**About this exercise:** Please reproduce the text of the records below, swapping every "Archery" for "Paintball" and leaving everything else unchanged. Omit the pictures from your answer.

**Data shown:**
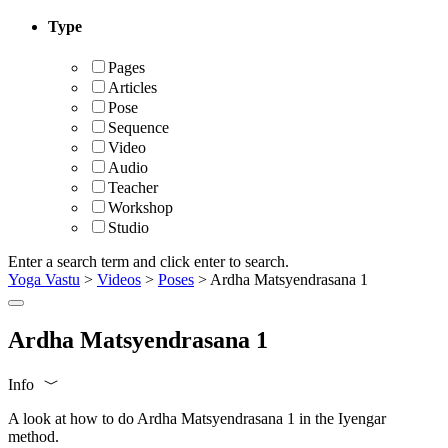
Type
Pages
Articles
Pose
Sequence
Video
Audio
Teacher
Workshop
Studio
Enter a search term and click enter to search.
Yoga Vastu
>
Videos
>
Poses
>
Ardha Matsyendrasana 1
Ardha Matsyendrasana 1
Info
A look at how to do Ardha Matsyendrasana 1 in the Iyengar
method.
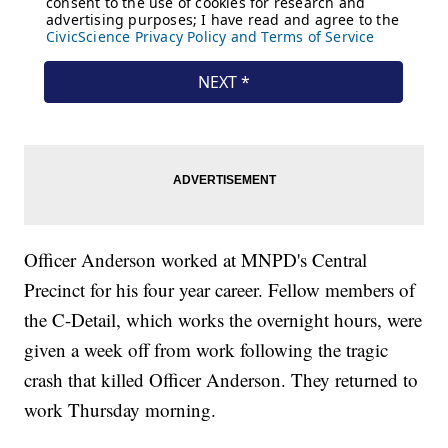
Officer Anderson worked at MNPD's Central
Precinct for his four year career. Fellow members of
the C-Detail, which works the overnight hours, were
given a week off from work following the tragic
crash that killed Officer Anderson. They returned to
work Thursday morning.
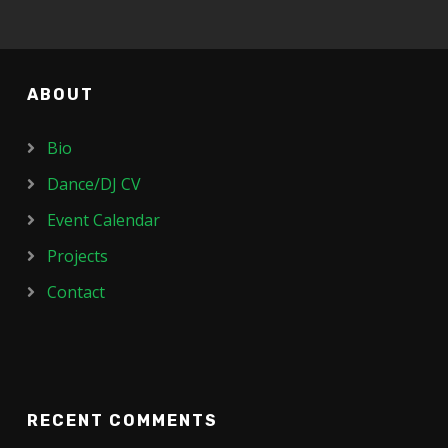
ABOUT
Bio
Dance/DJ CV
Event Calendar
Projects
Contact
RECENT COMMENTS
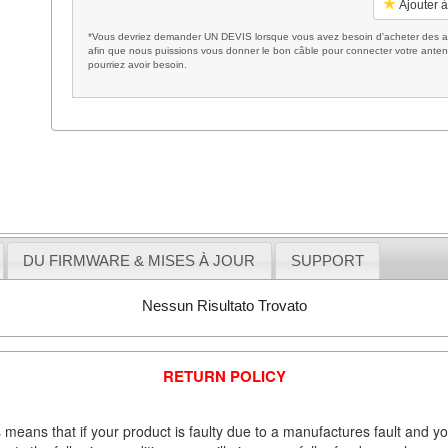
Ajouter à
*Vous devriez demander UN DEVIS lorsque vous avez besoin d'acheter des ac
afin que nous puissions vous donner le bon câble pour connecter votre anten
pourriez avoir besoin.
DU FIRMWARE & MISES À JOUR
SUPPORT
Nessun Risultato Trovato
RETURN POLICY
 means that if your product is faulty due to a manufactures fault and y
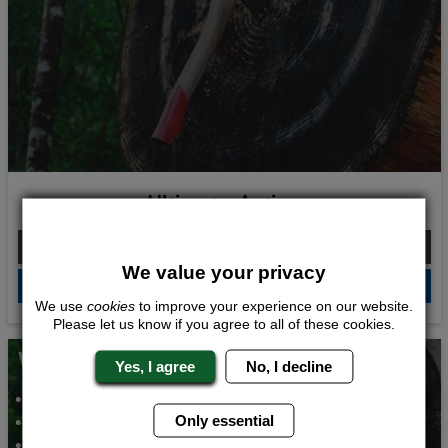
Ultimate Action
From £198.00 Per Person
We value your privacy
QUOTE
ME
We use
cookies
to improve your experience on our website.
Please let us know if you agree to all of these cookies.
Whats Included...
Yes, I agree
No, I decline
Axe Throwing
Only essential
Archery
Bar Crawl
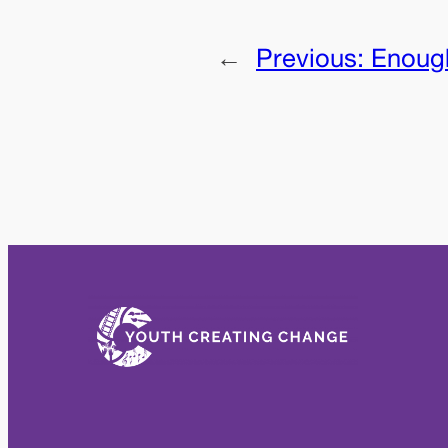
←
Previous:
Enoug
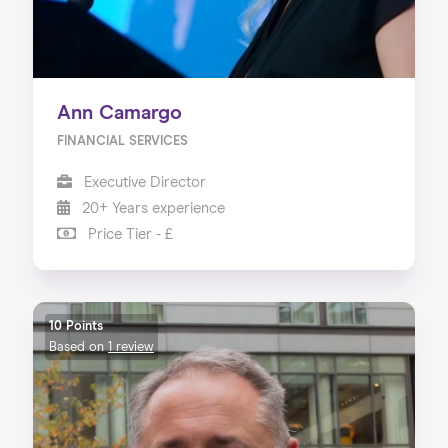
Ann Camargo
FINANCIAL SERVICES
Executive Director
20+ Years experience
Price Tier - £
10 Points
Based on
1 review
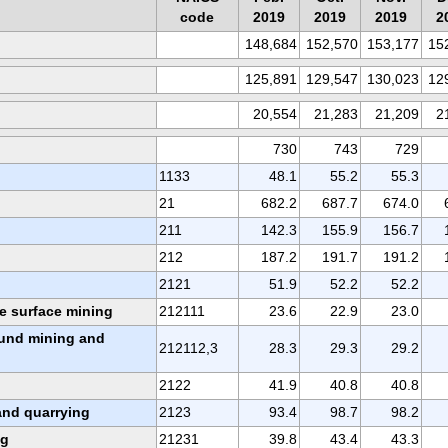
code
2019
2019
2019
2
148,684
152,570
153,177
15
125,891
129,547
130,023
12
20,554
21,283
21,209
2
730
743
729
1133
48.1
55.2
55.3
21
682.2
687.7
674.0
211
142.3
155.9
156.7
212
187.2
191.7
191.2
2121
51.9
52.2
52.2
te surface mining
212111
23.6
22.9
23.0
und mining and
212112,3
28.3
29.3
29.2
2122
41.9
40.8
40.8
and quarrying
2123
93.4
98.7
98.2
ng
21231
39.8
43.4
43.3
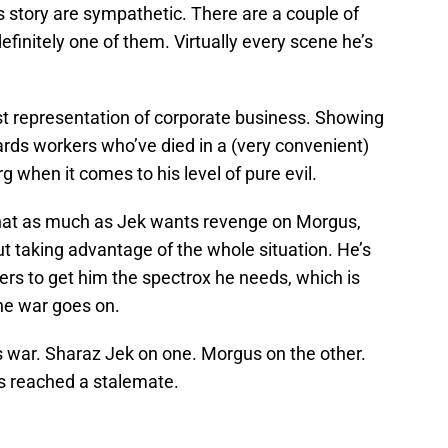
is story are sympathetic. There are a couple of
efinitely one of them. Virtually every scene he’s
rst representation of corporate business. Showing
rds workers who’ve died in a (very convenient)
erg when it comes to his level of pure evil.
 that as much as Jek wants revenge on Morgus,
t taking advantage of the whole situation. He’s
rs to get him the spectrox he needs, which is
he war goes on.
is war. Sharaz Jek on one. Morgus on the other.
has reached a stalemate.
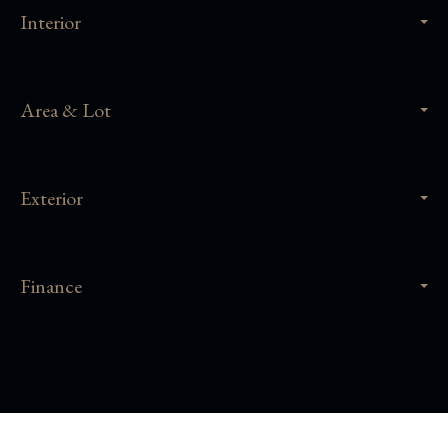
Interior
Area & Lot
Exterior
Finance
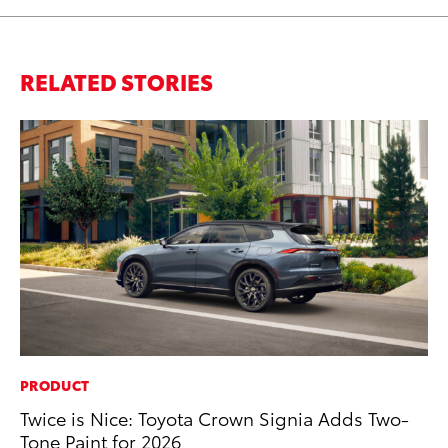
RELATED STORIES
PRODUCT
MA
Twice is Nice: Toyota Crown Signia Adds Two-
To
Tone Paint for 2026
In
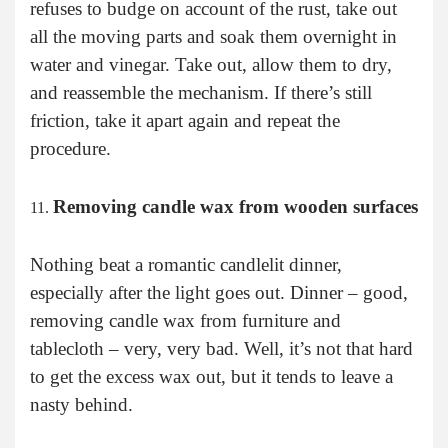
refuses to budge on account of the rust, take out
all the moving parts and soak them overnight in
water and vinegar. Take out, allow them to dry,
and reassemble the mechanism. If there’s still
friction, take it apart again and repeat the
procedure.
Removing candle wax from wooden surfaces
Nothing beat a romantic candlelit dinner,
especially after the light goes out. Dinner – good,
removing candle wax from furniture and
tablecloth – very, very bad. Well, it’s not that hard
to get the excess wax out, but it tends to leave a
nasty behind.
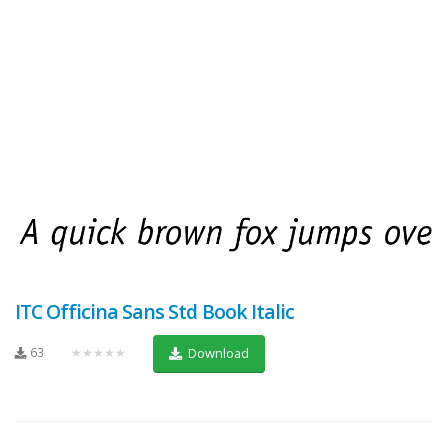
ITC Officina Sans Std Book Italic
63
★★★★★
Download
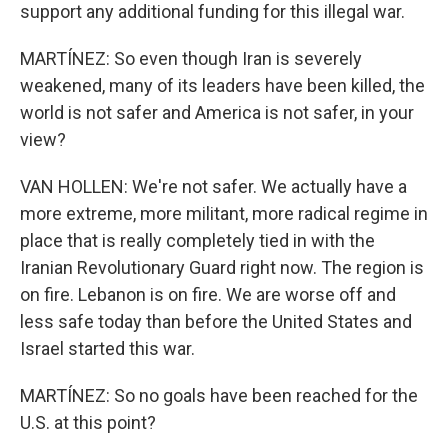
support any additional funding for this illegal war.
MARTÍNEZ: So even though Iran is severely
weakened, many of its leaders have been killed, the
world is not safer and America is not safer, in your
view?
VAN HOLLEN: We're not safer. We actually have a
more extreme, more militant, more radical regime in
place that is really completely tied in with the
Iranian Revolutionary Guard right now. The region is
on fire. Lebanon is on fire. We are worse off and
less safe today than before the United States and
Israel started this war.
MARTÍNEZ: So no goals have been reached for the
U.S. at this point?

**Solution to this problem:**
Type
Pages
Articles
Pose
Sequence
Video
Audio
Teacher
Workshop
Studio
Enter a search term and click enter to search.
Yoga Vastu
>
Videos
>
Poses
>
Ardha Matsyendrasana 1
Ardha Matsyendrasana 1
Info
A look at how to do Ardha Matsyendrasana 1 in the Iyengar
method.
Officer Anderson worked at MNPD's Central
Precinct for his four year career. Fellow members of
the C-Detail, which works the overnight hours, were
given a week off from work following the tragic
crash that killed Officer Anderson. They returned to
work Thursday morning.
ABOUT
Bio
Dance/DJ CV
Event Calendar
Projects
Contact
RECENT COMMENTS
Ajouter à
*Vous devriez demander UN DEVIS lorsque vous avez besoin d'acheter des ac
afin que nous puissions vous donner le bon câble pour connecter votre anten
pourriez avoir besoin.
DU FIRMWARE & MISES À JOUR
SUPPORT
Nessun Risultato Trovato
RETURN POLICY
 means that if your product is faulty due to a manufactures fault and y
Ultimate Action
From £198.00 Per Person
We value your privacy
QUOTE
ME
We use
cookies
to improve your experience on our website.
Please let us know if you agree to all of these cookies.
Whats Included...
Yes, I agree
No, I decline
Axe Throwing
Only essential
Paintball
Bar Crawl
←
Previous:
Enoug
Ann Camargo
FINANCIAL SERVICES
Executive Director
20+ Years experience
Price Tier - £
10 Points
Based on
1 review
code
2019
2019
2019
2
148,684
152,570
153,177
15
125,891
129,547
130,023
12
20,554
21,283
21,209
2
730
743
729
1133
48.1
55.2
55.3
21
682.2
687.7
674.0
211
142.3
155.9
156.7
212
187.2
191.7
191.2
2121
51.9
52.2
52.2
te surface mining
212111
23.6
22.9
23.0
und mining and
212112,3
28.3
29.3
29.2
2122
41.9
40.8
40.8
and quarrying
2123
93.4
98.7
98.2
ng
21231
39.8
43.4
43.3
is story are sympathetic. There are a couple of
efinitely one of them. Virtually every scene he’s
rst representation of corporate business. Showing
rds workers who’ve died in a (very convenient)
erg when it comes to his level of pure evil.
 that as much as Jek wants revenge on Morgus,
t taking advantage of the whole situation. He’s
rs to get him the spectrox he needs, which is
he war goes on.
is war. Sharaz Jek on one. Morgus on the other.
has reached a stalemate.
Interior
Area & Lot
Exterior
Finance
RELATED STORIES
PRODUCT
MA
Twice is Nice: Toyota Crown Signia Adds Two-
To
Tone Paint for 2026
In
refuses to budge on account of the rust, take out
all the moving parts and soak them overnight in
water and vinegar. Take out, allow them to dry,
and reassemble the mechanism. If there’s still
friction, take it apart again and repeat the
procedure.
Removing candle wax from wooden surfaces
Nothing beat a romantic candlelit dinner,
especially after the light goes out. Dinner – good,
removing candle wax from furniture and
tablecloth – very, very bad. Well, it’s not that hard
to get the excess wax out, but it tends to leave a
nasty behind.
ITC Officina Sans Std Book Italic
63
★★★★★
Download
support any additional funding for this illegal war.
MARTÍNEZ: So even though Iran is severely
weakened, many of its leaders have been killed, the
world is not safer and America is not safer, in your
view?
VAN HOLLEN: We're not safer. We actually have a
more extreme, more militant, more radical regime in
place that is really completely tied in with the
Iranian Revolutionary Guard right now. The region is
on fire. Lebanon is on fire. We are worse off and
less safe today than before the United States and
Israel started this war.
MARTÍNEZ: So no goals have been reached for the
U.S. at this point?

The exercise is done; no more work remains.